Spencer family provide consumers with a more natural approach to their plateUnderneath bustling traffic on Interstate 540 sits a piece of Eden in rural West Fork, Ark.
Here, Terrell and Carla Spencer raise laying hens and meat chickens the natural way. Down the hill from their house and across a little creek, thus the name of the farm, Across the Creek, are narrow and hilly meadows where chickens graze on grass and eat locally raised feed.
While on a recent tour of the farm, Terrell Spencer, or Spence, who has a bachelor’s degree in soil and water science from the University of Arkansas, Fayetteville, Ark., shows a place where hens were over-wintered and its absence of grass shows the lesson learned. The current area where the hens were over-wintered this year is an example of how the Spencers use proper management of the hens to improve fertility of their land.
Constant rotation of all the chickens in the pastures is maintained to build and protect fragile hillside soils. Soon, the small farm will have more meat goats to serve two purposes – their meat will be sold and they will clear brush and weeds. Their manure will add further nutrients to the soil.
“Nothing goes to waste on this farm.
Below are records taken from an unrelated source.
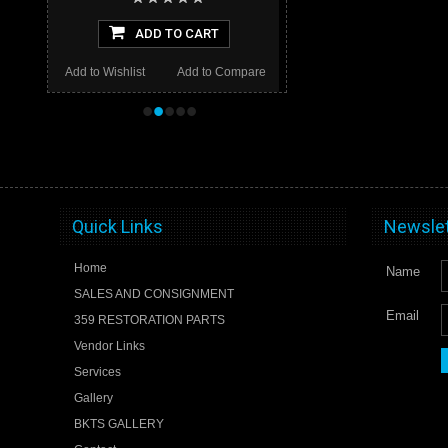
ADD TO CART
Add to Wishlist
Add to Compare
•
•
•
•
•
Quick Links
Newslet
Home
Name
SALES AND CONSIGNMENT
Email
359 RESTORATION PARTS
Vendor Links
Services
Gallery
BKTS GALLERY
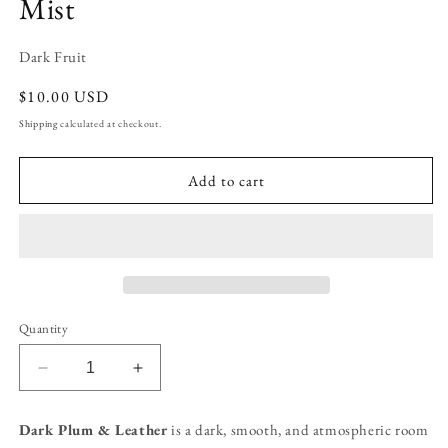
Mist
Dark Fruit
Regular
$10.00 USD
price
Shipping
calculated at checkout.
Add to cart
Quantity
Decrease
Increase
quantity
quantity
for
for
Dark Plum & Leather
is a dark, smooth, and atmospheric room
Dark
Dark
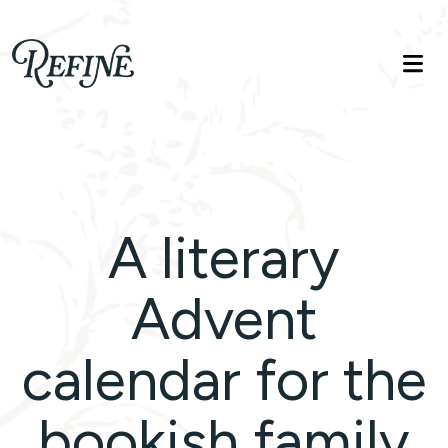
Refinelife
Truth. Beauty. Life.
A literary
Advent
calendar for the
bookish family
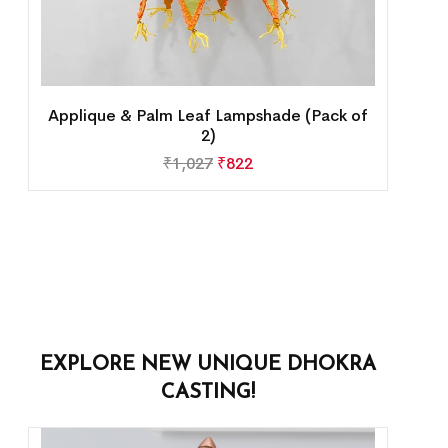
Applique & Palm Leaf Lampshade (Pack of
2)
₹
1,027
₹
822
EXPLORE NEW UNIQUE DHOKRA
CASTING!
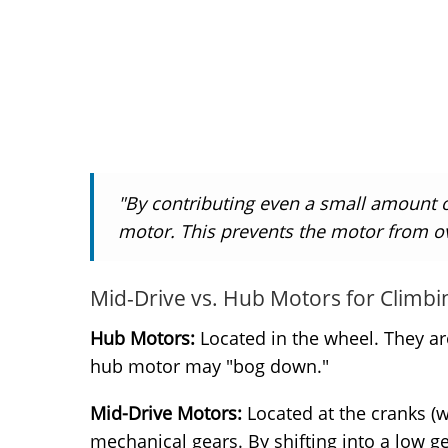
"By contributing even a small amount o
motor. This prevents the motor from o
Mid-Drive vs. Hub Motors for Climbi
Hub Motors:
Located in the wheel. They are 
hub motor may "bog down."
Mid-Drive Motors:
Located at the cranks (wh
mechanical gears. By shifting into a low g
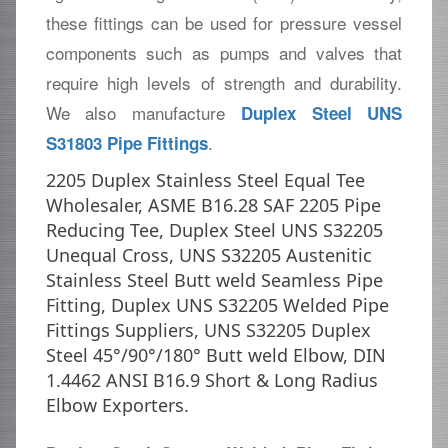
these fittings can be used for pressure vessel
components such as pumps and valves that
require high levels of strength and durability.
We also manufacture
Duplex Steel UNS
.
S31803 Pipe Fittings
2205 Duplex Stainless Steel Equal Tee
Wholesaler, ASME B16.28 SAF 2205 Pipe
Reducing Tee, Duplex Steel UNS S32205
Unequal Cross, UNS S32205 Austenitic
Stainless Steel Butt weld Seamless Pipe
Fitting, Duplex UNS S32205 Welded Pipe
Fittings Suppliers, UNS S32205 Duplex
Steel 45°/90°/180° Butt weld Elbow, DIN
1.4462 ANSI B16.9 Short & Long Radius
Elbow Exporters.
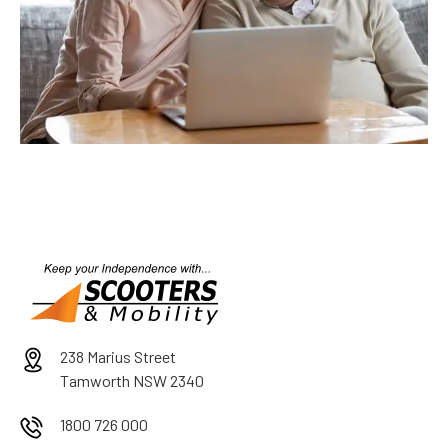
238 Marius Street
Tamworth NSW 2340
1800 726 000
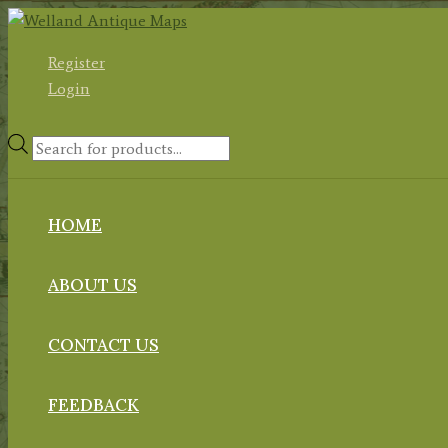
Skip
to
Register
content
Login
Products
search
HOME
ABOUT US
CONTACT US
FEEDBACK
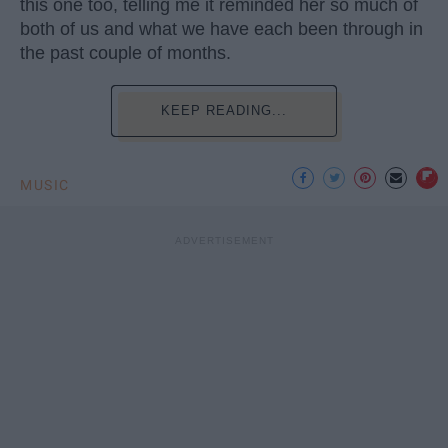
this one too, telling me it reminded her so much of
both of us and what we have each been through in
the past couple of months.
KEEP READING...
MUSIC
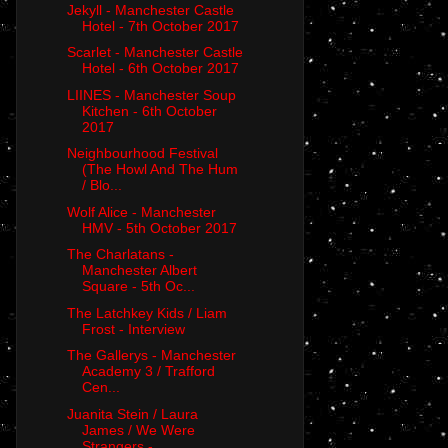
Jekyll - Manchester Castle
Hotel - 7th October 2017
Scarlet - Manchester Castle
Hotel - 6th October 2017
LIINES - Manchester Soup
Kitchen - 6th October
2017
Neighbourhood Festival
(The Howl And The Hum
/ Blo...
Wolf Alice - Manchester
HMV - 5th October 2017
The Charlatans -
Manchester Albert
Square - 5th Oc...
The Latchkey Kids / Liam
Frost - Interview
The Gallerys - Manchester
Academy 3 / Trafford
Cen...
Juanita Stein / Laura
James / We Were
Strangers - ...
It either gets sold or it goes back into the soil,” said Spence.
They have lived here for 4 years, and have two sons, Simeon, 3, and Silas, 1. They moved here from Farmington, Ark., which is only a few miles away, after Spence, a Staff Sergeant in the U.S. Army, returned from a year-plus combat tour in Iraq and Carla had finished her master’s degree in environmental microbiology from Oklahoma State University in Stillwater, Okla.
In addition to farming, Spence works as a poultry specialist for the National Center for Appropriate Technology in Fayetteville, Ark., whose focus is helping people throughout the nation by championing small-scale, local and sustainable solutions.
“I convoyed through areas of Iraq, the birthplace of civilization, that used to grow wheat and barley, that are only good for salt today. You should always leave the land better,” said Spence.
Spence has experience with the USDA’s organic regulations, and has worked with the USDA through NCAT explaining the regulations to farmers.
Poultry is difficult livestock to certify organic, he said, because the organic feed is usually two to three times as expensive as non-organic feed.
He does feed his meat birds a custom ration of GMO-free grain (GMO is genetically modified organism); his laying hens receive a conventional laying ration.
For now, the best natural credentials the farm has is for customers to come out and see how the birds are raised. Spence said he has never had to use antibiotics on his flocks, and their roaming free, along with a diet of grass, clovers and the highly nutritious ration, make for healthier and happier birds. Yolks at times are almost orange they are so full of nutrients, he said.
Spence says the farm, which raises 150 egg layers and just under 1,000 meat birds a year, has operated as a true business for about a year and a half “and when I say that I mean profit-driven.”
It has just secured its first restaurant customer, The Brick House Kitchen and Kafe in Fayetteville. One of the venues to sell the meat is The Wren’s Thicket, a farmers’ market in south Fayetteville.
The farm direct-markets to a customer list and sells eggs to Ozark Natural Foods in Fayetteville.
Spence is giving back to his comrades in arms; he helped with a three-day workshop in mid-May for veterans to learn about farming, specifically focusing on sustainable livestock production.
Many veterans are from rural areas, said Spence, where the job market is weak; veterans farming seems to make sense.
“There’s a growing number of people that see it as a solution to the aging farming population,” said Spence.